Weston natives 'Show' support for cancer patients with unique event
When Weston native Kate Kelley began volunteering at the American Cancer Society's HopeLodge in New York City, she was hooked. Then, the organization asked her to help raise funds for the temporary housing used by cancer patients being treated at city hospitals.
But her efforts took on a scope far more than expected.
The result: ShowHope, a dinner, dance and silent auction for young professionals in the New York City and tri-state region looking to give back. Now in its second year, the event will be held at 8 p.m. Sept. 24 at the Cassa Hotel and Residences. Tickets are available at www.showhopenyc.org.
Kelley, who had been volunteering at the Jerome L. Greene Family Center HopeLodge for a year-and-a-half, teamed with her sister and fellow Weston High School graduate, Mary Beth, and seven friends from the city last July to begin the charity fundraiser.
"We realized we all have these skills sets that people pay a lot of money for," said Kate Kelley, who graduated from Weston High School in 1998. Her sister graduated in 1991.
So, they decided to use those talents to help a worthy cause.
While HopeLodge, which has 30 locations around the nation, is associated with the American Cancer Society, it does not benefit from funds donated to the ACS. Instead, it has to support itself through its own fundraising.

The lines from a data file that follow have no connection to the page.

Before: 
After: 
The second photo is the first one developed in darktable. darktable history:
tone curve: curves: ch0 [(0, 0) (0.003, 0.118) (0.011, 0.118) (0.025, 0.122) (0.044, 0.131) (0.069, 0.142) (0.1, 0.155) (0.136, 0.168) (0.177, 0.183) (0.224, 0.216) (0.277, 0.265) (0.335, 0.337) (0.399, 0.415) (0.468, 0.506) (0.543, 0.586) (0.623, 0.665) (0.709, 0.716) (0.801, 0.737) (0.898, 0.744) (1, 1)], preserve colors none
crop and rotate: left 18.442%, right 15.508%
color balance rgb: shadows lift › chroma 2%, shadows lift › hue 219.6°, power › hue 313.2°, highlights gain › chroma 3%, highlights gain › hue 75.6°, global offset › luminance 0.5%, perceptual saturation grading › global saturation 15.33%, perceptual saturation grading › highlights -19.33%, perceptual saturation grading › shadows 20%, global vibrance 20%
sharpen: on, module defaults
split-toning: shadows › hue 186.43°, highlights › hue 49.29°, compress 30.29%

It costs $100,000 a month to run the hotel-like facility located in the heart of New York on 125 West 31st St. Built like a "$300-a-night hotel," according to the Kelleys, it offers patients special programs, such as yoga, to help ease the pain of treatment.
"HopeLodge is a special place," Kate said. "It welcomes people with every kind of cancer, from all over the country and beyond. In these trying times, to know that people can receive the great treatment that are in my backyard and stay for free is wonderful."
Kate said she learned about HopeLodge nearly two years ago when talking to a friend at a bridal shower about the lack of places for young people in the city to volunteer, especially on weekends and after work. She began volunteering by going in and doing administrative work, giving tours, checking-in new residents and spending time with them, playing board games or talking.
"I met a mother and daughter from California. The daughter, Paula, had cancer and her mother came to the HopeLodge with her as a caretaker," Kate said. "She found out while she was there that she had cancer. Paula survived, but her mother ended up dying. They really touched me."
Heart-wrenching stories like that, the Kelleys said, pushed them to make the ShowHope work.
Last October, the ShowHope group hosted its first event, even though there was little time to plan it. The group met on Kate's roof deck, shared a bottle of wine and brainstormed long enough to make sure everything worked perfectly. The event ran almost without a hitch and $50,000 was raised, the Kelleys said.
They had a little help from the Showtime television network, a client of the marketing company Kate works for. Showtime donated its $25 million, themed-penthouse, ShowHome, for the charity to use. This year's event will also be hosted in the ShowHome, which is now located on the top three floors of the Cassa Hotel in Midtown Manhattan.
Mary Beth, who works for Liz Claiborne, used her connections in the fashion and entertainment industries to put together a silent auction.
"Last year, with the silent auction, we were starting from scratch, but we made a real push and it went well," said she said. "This year it wasn't a breeze, but it was easier and we have some great items." ShowHope will be using an online company called Charity Buzz to broadcast the silent auction across the Internet, allowing those not in attendance to participate.
Mary Beth said anyone who would like to donate items to the auction, can do so at www.showhopenyc.org.
With a year under their belts, the ShowHope crew hopes for even more success.
"Raising awareness is important," Mary Beth Kelley said.
Her sister, Kate, agreed. "We want the brand to continue to build, because that's what it has become, more than just an event, it is a brand. Every person who is involved is raising awareness. We want to have a third, a fourth, a fifth and a sixth ShowHope."